Ärzte Zeitung online, 06.08.2010
 

Raucherwirte suchen Schlupflöcher

MÜNCHEN (dpa). Nicht alle bayerischen Wirte wollen sich mit dem strikten Rauchverbot abfinden. Nun soll ein "Genießerclub" Wirten mit Rat und Tat zur Seite stehen, wie sie das Rauchverbot umgehen können. Als gesetzestreuen Ausweg sehen die Rauchverbots-Gegner etwa echte geschlossene Gesellschaften, zu denen kein Außenstehender mehr Zutritt hätte. Erleichtert werden soll das durch Internet-Verabredungen von Rauchern.

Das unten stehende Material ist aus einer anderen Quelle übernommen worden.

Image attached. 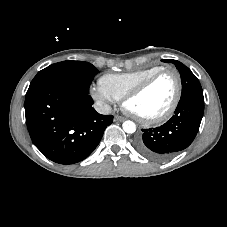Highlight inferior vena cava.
Returning <instances> with one entry per match:
<instances>
[{"mask_svg":"<svg viewBox=\"0 0 227 227\" xmlns=\"http://www.w3.org/2000/svg\"><path fill=\"white\" fill-rule=\"evenodd\" d=\"M94 108L98 113L104 114V115L110 114L112 111L111 106H109L107 104H98L97 103L94 105Z\"/></svg>","mask_w":227,"mask_h":227,"instance_id":"inferior-vena-cava-1","label":"inferior vena cava"}]
</instances>
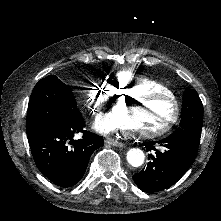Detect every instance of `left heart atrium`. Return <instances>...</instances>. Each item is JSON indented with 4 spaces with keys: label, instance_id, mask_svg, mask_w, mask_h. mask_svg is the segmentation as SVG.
I'll use <instances>...</instances> for the list:
<instances>
[{
    "label": "left heart atrium",
    "instance_id": "left-heart-atrium-1",
    "mask_svg": "<svg viewBox=\"0 0 221 221\" xmlns=\"http://www.w3.org/2000/svg\"><path fill=\"white\" fill-rule=\"evenodd\" d=\"M137 123V114L132 109H123L105 113L100 118L99 130L101 132H114L115 130L132 128Z\"/></svg>",
    "mask_w": 221,
    "mask_h": 221
}]
</instances>
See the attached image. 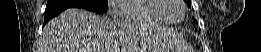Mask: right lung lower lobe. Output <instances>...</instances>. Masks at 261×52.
Listing matches in <instances>:
<instances>
[{"instance_id":"right-lung-lower-lobe-1","label":"right lung lower lobe","mask_w":261,"mask_h":52,"mask_svg":"<svg viewBox=\"0 0 261 52\" xmlns=\"http://www.w3.org/2000/svg\"><path fill=\"white\" fill-rule=\"evenodd\" d=\"M71 8L67 5H61V4H51L47 5L45 9V15H44V25L54 16L58 15L63 10Z\"/></svg>"}]
</instances>
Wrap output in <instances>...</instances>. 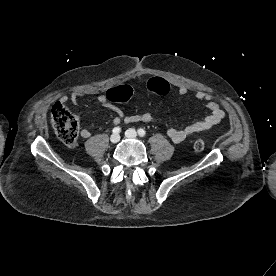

Das Gesundheitsministerium ist misstrauisch und will genau beobachten, ob der Genießerclub nicht doch gegen das Gesetz verstößt: "Jeder Art von Raucherclub ist die gesetzliche Grundlage entzogen. Tricksereien werden nicht geduldet", sagte eine Sprecherin von Gesundheitsminister Markus Söder (CSU). Das ausnahmslose Rauchverbot gilt seit 1. August. In manchem Stehausschank und Bierstüberl wird aber mehr oder minder heimlich weiter geraucht.

[10.08.2010, 01:54:51]
Johann Gruber 
Bundesverfassungsgericht bestätigt ausnahmsloses Rauchverbot in Gaststätten
Wen es interessiert, der kann in http://www.bundesverfassungsgericht.de/entscheidungen/rk20100802_1bvr174610.html schwarz auf weiß nachlesen, dass das bayerische Gesundheitsschutzgesetz (GSG) seit 1.8.2010 gesetzlich zu Recht ein striktes Rauchverbot in Gaststätten vorschreibt.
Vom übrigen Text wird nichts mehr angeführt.